═════ TEXT SECTION ═════
The big house on the hill has roosters crossing the road, a pool, a lawn game set up to play on the lawn, and a bird room. The bird room is a room with bird-patterned wallpaper, windows looking out at the treetops, a pair of binoculars nearby in case you want to watch birds.
I want to want to watch birds. I want to want to swim in the pool and play the lawn game. But I can’t shake this unsettled feeling. How did we get here? my husband and I keep saying to each other. We say it when we’re idling in the car, waiting for the roosters to cross the road. And later, when we’re playing the lawn game, and after, when we’re floating in the pool. He means how fancy the place is and how beautiful.
I mean, no really, Where the hell are we?
The pool is heated. A nice touch. The people who own the house have invited our daughter and son-in-lawn to stay in the guest cottage while he does his stint as a chef at a nearby restaurant. Make yourselves at home, the people said. We ran into them on the road with the roosters and they said it to us too.
Make yourselves at home. Meanwhile, we are living out of suitcases. There’s something I keep forgetting.
═════ GIVEN RECORDS ═════
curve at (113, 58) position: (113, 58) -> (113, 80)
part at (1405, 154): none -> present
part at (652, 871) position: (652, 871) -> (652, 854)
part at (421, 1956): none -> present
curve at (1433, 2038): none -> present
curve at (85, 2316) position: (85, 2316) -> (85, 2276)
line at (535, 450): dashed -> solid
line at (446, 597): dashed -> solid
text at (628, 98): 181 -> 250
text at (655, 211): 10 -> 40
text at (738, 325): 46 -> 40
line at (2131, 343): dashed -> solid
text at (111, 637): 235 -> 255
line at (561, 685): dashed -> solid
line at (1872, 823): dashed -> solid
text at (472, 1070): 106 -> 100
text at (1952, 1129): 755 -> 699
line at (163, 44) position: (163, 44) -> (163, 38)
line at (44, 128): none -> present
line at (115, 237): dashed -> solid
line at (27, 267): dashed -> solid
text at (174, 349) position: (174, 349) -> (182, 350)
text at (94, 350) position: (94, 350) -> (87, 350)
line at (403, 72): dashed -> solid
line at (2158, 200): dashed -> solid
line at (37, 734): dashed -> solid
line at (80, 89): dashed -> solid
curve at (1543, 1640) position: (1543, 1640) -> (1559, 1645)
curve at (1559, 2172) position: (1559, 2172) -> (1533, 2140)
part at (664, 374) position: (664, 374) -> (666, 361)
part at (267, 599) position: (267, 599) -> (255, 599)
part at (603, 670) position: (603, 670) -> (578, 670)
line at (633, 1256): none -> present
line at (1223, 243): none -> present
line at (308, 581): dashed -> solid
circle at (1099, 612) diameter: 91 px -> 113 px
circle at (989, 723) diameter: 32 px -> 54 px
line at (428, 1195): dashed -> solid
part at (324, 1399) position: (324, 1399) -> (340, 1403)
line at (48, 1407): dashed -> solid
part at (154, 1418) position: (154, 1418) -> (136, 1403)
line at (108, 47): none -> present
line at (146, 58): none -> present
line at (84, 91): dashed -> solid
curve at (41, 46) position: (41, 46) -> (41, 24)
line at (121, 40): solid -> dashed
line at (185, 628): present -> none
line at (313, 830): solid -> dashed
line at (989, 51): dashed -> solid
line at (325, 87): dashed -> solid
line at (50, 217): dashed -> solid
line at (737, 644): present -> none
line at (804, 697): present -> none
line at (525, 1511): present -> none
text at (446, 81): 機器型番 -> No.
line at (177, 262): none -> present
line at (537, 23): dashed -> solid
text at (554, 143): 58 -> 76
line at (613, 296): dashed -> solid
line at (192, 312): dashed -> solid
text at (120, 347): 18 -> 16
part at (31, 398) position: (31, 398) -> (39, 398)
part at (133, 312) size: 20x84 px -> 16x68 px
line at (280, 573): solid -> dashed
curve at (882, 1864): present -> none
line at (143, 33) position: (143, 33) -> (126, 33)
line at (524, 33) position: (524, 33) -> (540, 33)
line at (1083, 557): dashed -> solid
═════
*PROBLEM 1*.
In the text about the house on the hill, which feature of the property is said to be heated?
*PROBLEM 2*.
Render this sentence from the text about the house on the hill in Spanish: "We say it when we’re idling in the car, waiting for the roosters to cross the road."
*PROBLEM 3*.
Print the part of the text about the house on the hill starting with "I want to want to watch" and going on through "hell are we?".
Work only from the text about the house on the hill, not from the lines.

*ANSWER 1*.
The pool is heated.

*ANSWER 2*.
Lo decimos cuando estamos al ralentí en el coche, esperando a que los gallos crucen la carretera.

*ANSWER 3*.
I want to want to watch birds. I want to want to swim in the pool and play the lawn game. But I can’t shake this unsettled feeling. How did we get here? my husband and I keep saying to each other. We say it when we’re idling in the car, waiting for the roosters to cross the road. And later, when we’re playing the lawn game, and after, when we’re floating in the pool. He means how fancy the place is and how beautiful.
I mean, no really, Where the hell are we?